(Tomado del blog The County Sheriff, de Joan Tubau)
1993. Buyumbura, Burundi. Parlamento de la nación. Treinta y cinco diputados aprueban que la sanidad se convierta en un derecho universal, reconocido dentro de la Constitución. Todos los parlamentarios votan favorablemente. Queda todavía un referéndum pero el sí mayoritario entre la población está ya garantizado. Asistencia sanitaria gratuita, en uno de los países más pobres de la Tierra esta era la mejor de las noticias. Los hutus, etnia predominante, salen a celebrarlo; repican tambores durante cinco largos días, festejan el inicio de la nueva Burundi.

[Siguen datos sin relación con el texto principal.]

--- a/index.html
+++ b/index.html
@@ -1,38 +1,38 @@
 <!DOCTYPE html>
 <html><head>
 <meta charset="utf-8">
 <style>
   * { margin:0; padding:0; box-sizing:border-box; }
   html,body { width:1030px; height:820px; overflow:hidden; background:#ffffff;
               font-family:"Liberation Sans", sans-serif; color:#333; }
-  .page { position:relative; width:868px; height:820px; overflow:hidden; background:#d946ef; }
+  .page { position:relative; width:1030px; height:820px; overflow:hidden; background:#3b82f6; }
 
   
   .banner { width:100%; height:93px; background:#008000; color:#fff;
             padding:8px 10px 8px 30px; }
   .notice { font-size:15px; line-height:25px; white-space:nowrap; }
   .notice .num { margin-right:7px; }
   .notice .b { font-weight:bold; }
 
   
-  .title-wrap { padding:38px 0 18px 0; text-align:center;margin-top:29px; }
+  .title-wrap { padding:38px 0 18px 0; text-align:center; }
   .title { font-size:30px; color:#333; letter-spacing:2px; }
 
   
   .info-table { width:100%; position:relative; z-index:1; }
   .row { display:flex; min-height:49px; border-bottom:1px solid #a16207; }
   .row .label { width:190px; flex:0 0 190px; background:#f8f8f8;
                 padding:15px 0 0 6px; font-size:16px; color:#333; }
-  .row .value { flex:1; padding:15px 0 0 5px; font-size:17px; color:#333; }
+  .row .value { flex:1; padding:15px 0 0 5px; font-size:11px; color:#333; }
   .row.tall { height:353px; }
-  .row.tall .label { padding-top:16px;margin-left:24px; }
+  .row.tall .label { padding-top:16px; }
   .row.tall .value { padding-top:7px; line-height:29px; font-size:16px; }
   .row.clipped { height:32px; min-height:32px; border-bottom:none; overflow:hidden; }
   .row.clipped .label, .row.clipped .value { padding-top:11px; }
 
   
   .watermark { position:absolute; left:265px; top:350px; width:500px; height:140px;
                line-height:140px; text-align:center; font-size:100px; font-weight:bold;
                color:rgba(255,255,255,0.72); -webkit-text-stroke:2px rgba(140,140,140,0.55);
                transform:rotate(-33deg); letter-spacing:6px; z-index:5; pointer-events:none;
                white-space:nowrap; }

Clausurada la farra un hutu finalmente enfermó. En Buyumbura no tenían todavía hospitales pero un médico vivía en la ciudad. Pierre Nkozizi, excelente doctor y mejor persona. En comparación a las pociones mágicas que ofrecían los brujos de la zona el doctor resultaba una brillante alternativa. Era obligatorio pagar una tarifa para acceder a sus servicios pero el gobierno había aprobado por ley esta historia de la sanidad universal, así que la situación era ahora diferente. El enfermo se presentó a las puertas del parlamento, quería un cheque para pagar el tratamiento. Un burócrata salió a recibirlo pero la respuesta no fue la esperada, resulta que el presidente había invertido el presupuesto nacional sanitario en un palacio de marfil con vistas al lago Taganica, no quedaba dinero.

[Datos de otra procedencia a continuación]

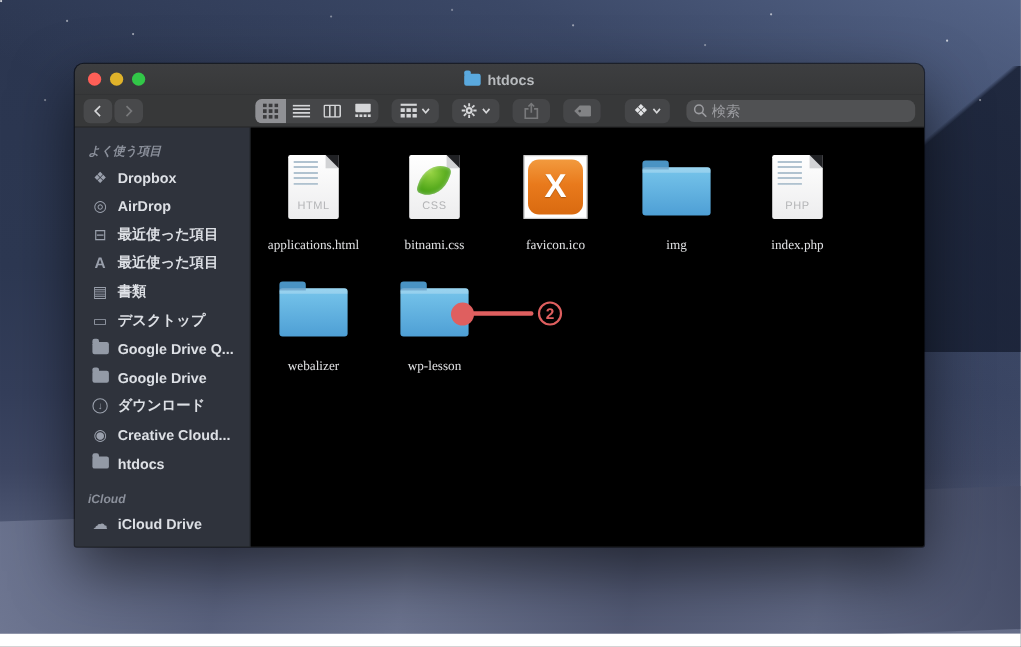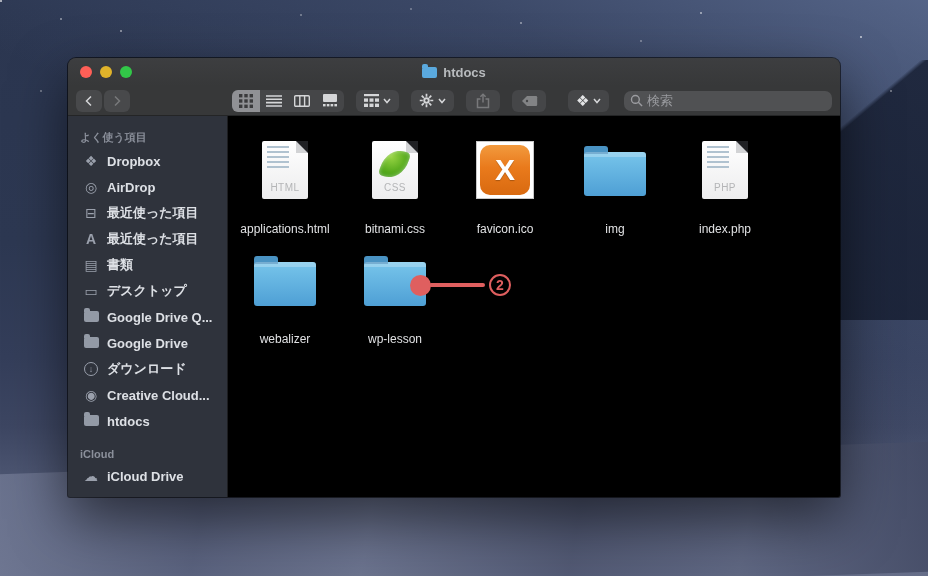--- a/index.html
+++ b/index.html
@@ -74,36 +74,36 @@
   .searchbox { margin-left:auto; width:208px; height:20px; background:#505153; border-radius:7px;
     display:flex; align-items:center; padding:0 6px; gap:4px; }
   .searchbox input { flex:1; background:transparent; border:none; outline:none; color:#86efac; font-size:13px;
     font-family:inherit; }
   .searchbox input::placeholder { color:#9b9ca0; }
 
   
   .winbody { flex:1; display:flex; min-height:0; }
   .sidebar { width:160px; flex:none; background:#2f333c; border-right:1px solid #1d1e21; overflow:hidden;
     padding-top:6px; }
-  .sb-header { color:#8b909b; font-size:11px; font-weight:bold; padding:8px 0 3px 12px; }
+  .sb-header { color:#8b909b; font-size:11px; font-weight:bold; padding:8px 0 3px 12px;font-style:italic; }
   .sb-item { height:26px; display:flex; align-items:center; gap:7px; padding-left:14px;
     color:#dde0e5; font-size:13px; }
   .sb-item.bold { font-weight:bold; }
   .si { width:18px; flex:none; text-align:center; color:#9aa0ac; font-size:14px; line-height:1; }
   .si-circ { width:14px; height:14px; border:1.5px solid #9aa0ac; border-radius:50%; color:#9aa0ac;
     font-size:9px; display:flex; align-items:center; justify-content:center; margin:0 2px; }
   .sb-label { white-space:nowrap;font-weight:bold; }
 
   
   .content { flex:1; background:#000000; padding:18px 2px 0 2px; display:flex; flex-wrap:wrap;
     align-content:flex-start; }
   .file { width:110px; height:104px; margin-bottom:6px; position:relative; display:flex;
     flex-direction:column; align-items:center; }
   .icon-area { height:72px; display:flex; align-items:center; justify-content:center; width:100%; }
-  .file-label { margin-top:16px; color:#e0e1e3; font-size:12px; text-align:right; white-space:nowrap; }
+  .file-label { margin-top:9px; color:#e0e1e3; font-size:12px; text-align:right; white-space:nowrap;font-family:Liberation Serif, serif; }
 
   
   .doc-icon { width:46px; height:58px; background:linear-gradient(#ffffff,#ededee); border-radius:2px;
     position:relative; box-shadow:0 1px 3px rgba(0,0,0,.45); }
   .doc-icon::before { content:""; position:absolute; top:0; right:0;
     border-style:solid; border-width:0 12px 12px 0; border-color:#202124 #202124 #d2d3d5 transparent; }
   .doc-badge { position:absolute; bottom:6px; left:0; width:100%; text-align:center; color:#b4b5b7;
     font-size:10px; letter-spacing:.5px; }
   .doc-lines { position:absolute; top:5px; left:5px; width:22px; height:22px;
     background:repeating-linear-gradient(to bottom, #a8bccb 0 2px, transparent 2px 5px); opacity:.9; }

Recibir tratamiento médico gratuito era un derecho inalienable que aparecía en la Constitución de Burundi, alguien se haría cargo de pagar ese cheque, pero el gobierno no respondía y el enfermo se sintió estafado. Primero organizó una acampada en el centro de la capital - "luchemos por una sanidad pública y gratuita" - decía. No tuvo demasiado éxito, los burundeses no veían del todo claro la idea de pasar una noche en una tienda de Decathlon. Indignado por el escaso apoyo popular, cortó la Ronda Colonial, una carretera construida por los belgas que conectaba las principales ciudades del sureste africano. Una mala idea, en Burundi había sólo setenta y ocho coches matriculados, nadie notificó aquella manifestación. Era necesaria una medida aún más drástica. Cacerolada popular frente al palacio presidencial, esto sí que no podía fallar. Tampoco, una noche en el calabozo y para casa; no existía correlación alguna entre el hecho de golpear una cazuela y el presupuesto gubernamental en sanidad. En el departamento de economía no tenían ni para el leasing de los elefantes presidenciales así que tampoco había dinero para médicos; d’on no n’hi ha no en raja, que decimos los catalanes [de donde no hay no puede manar]. Por más acampadas, manifestaciones o caceroladas que se hicieran, la sanidad no se podía pagar y, tristemente, nuestro amigo falleció sin que el doctor Nkozizi le visitara.
Al año siguiente el gobierno aprobó una ley que garantizaba el derecho universal a una vivienda digna. Esta vez, nadie salió a la calle a celebrarlo.